Asientes sin promesa.
Un viernes por la noche, recibes una llamada de un número que ahora conoces de memoria.
Su voz es delgada y sin aliento. – Daniel.
– Ya voy.
Ni siquiera preguntas primero. Dejas el comedor a mitad de turno y andas en bicicleta las tres millas difíciles para hacer que te duelan los pulmones. Cuando llegas, ella está en la cama, pálida y sudando, con una mano presionada en el pecho. Llama al 911. Ella te mira por eso, por qué tomas como una señal de que todavía lo es.
En el hospital la admiten durante la noche, luego tres noches, luego una semana. Insuficiencia cardíaca congestiva, función renal ofensiva, demasiados sistemas cansados juntos. Médicos hablando con suavidad pero no falsamente. El cuerpo, cuando empieza a cerrar sus cuentas, rara vez lo hace con un solo departamento.
Visitas todos los días.
En el cuarto día, mientras que la luz fluorescente zumba por encima de ambos y la televisión no le susurra a nadie, ella dice: “Sabes que vendrán si se parece seriamente”.
“Your kids?”
Ella asiente. “Siempre les gustó un inventario final”.
La amargura en la línea es intempeña porque casi nunca la estás usando claramente.
Su hija llega primero, un miércoles por la tarde en ropa de cama y una preocupación costosa.
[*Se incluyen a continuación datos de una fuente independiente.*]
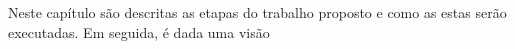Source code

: \begin{comment}
\noindent{\bf Etapa 4:} essa etapa é destinada o projeto e construção de um sistema embarcado microcontrolado para realização das funções do quadricóptero. O sistema deve ser capaz de realizar todas as tarefas em tempo real e de forma autônoma. Suas tarefas incluem: leitura dos sensores, comunicação, execução do sistema de controle de estabilidade e acionamento dos motores. Pode ser escolhido um sistema comercial, desde que atenda ao requisitos e que ofereça total acesso ao microcontrolador, ou pode ser desenvolvido um.


\noindent{\bf Etapa 5:} nessa fase deverá ser projetado e implementado um sistema de controle de estabilidade e desvio de obstáculos. Diversas técnicas de controle já foram analisadas em outros projetos, cada uma apresentando vantagens e desvantagens, de acordo com as características do ambiente de estudo. Com base nesses trabalhos deverão ser escolhidas uma ou mais técnicas para utilização. Baseado na modelagem matemática desenvolvida na etapa 2, softwares matemáticos poderão ser utilizados para auxiliar no projeto do controlador, realizando simulações do funcionamento do sistema antes da implementação no sistema embarcado. Testes reais deverão ser realizados.

\noindent{\bf Etapa 6:} por fim, deverão ser conduzidos testes para verificar o funcionamento completo do veículo e validar os objetivos deste projeto.
\end{comment}





Neste capítulo são descritas as etapas do trabalho proposto e como as estas serão executadas. Em seguida, é dada uma visão 





















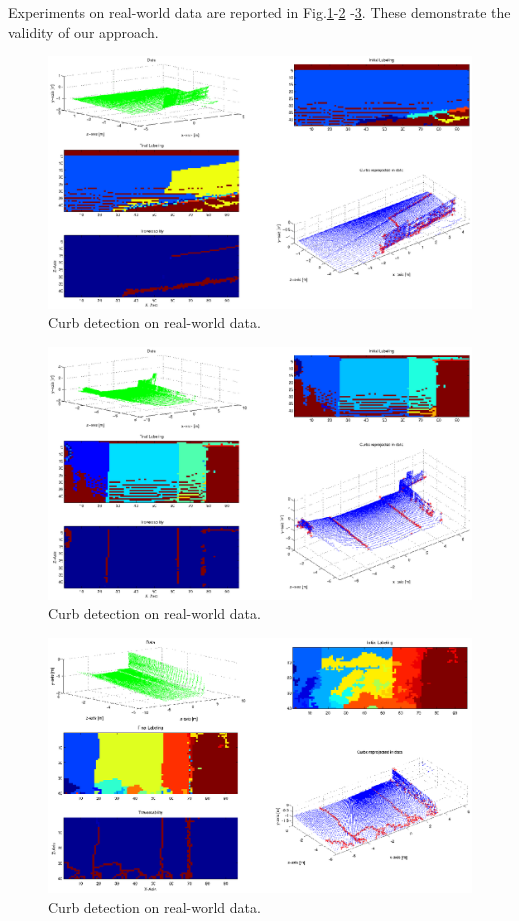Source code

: Experiments on real-world data are reported in Fig.\ref{fig:exp1}-\ref{fig:exp2}
-\ref{fig:exp3}. These demonstrate the validity of our approach.

\begin{figure}[t]
\centering
\includegraphics[width=\columnwidth]{fig/exp1.eps}
\caption{Curb detection on real-world data.}
\label{fig:exp1}
\end{figure}

\begin{figure}[t]
\centering
\includegraphics[width=\columnwidth]{fig/exp2.eps}
\caption{Curb detection on real-world data.}
\label{fig:exp2}
\end{figure}

\begin{figure}[t]
\centering
\includegraphics[width=\columnwidth]{fig/exp3.eps}
\caption{Curb detection on real-world data.}
\label{fig:exp3}
\end{figure}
Gail está en sus cincuenta años, bronceada, bien conservada, y usando el tipo de compasión eficiente que pertenece a las personas acostumbradas a ser agradecidas hasta tarde. Ella abraza el aire cerca de su hombro, se infiere como si usted fuera un contratista, e inmediatamente comienza a la enfermera pidiendo actualizaciones con un nivel de que sería tocar que no era un procesador, así que.
La Sra. Mercer abre los ojos, ve a su hija y dice: “Qué larga escala debe ser esto”.
Las medias de la sonrisa de Gail.
Thomas llega a la mañana siguiente, de hombros anchos, plata en los templos, con la fatiga pulida de un hombre que ha aprendido a cargar se veía bien en formas que fotografian bien. Ayudas a su madre en un tono que sugiere que es un alojamiento de un certificado de decencia. Luego entra en el pasillo y toma una llamada telefónica donde escuchas frases como el tiempo del patrimonio y las condiciones del mercado.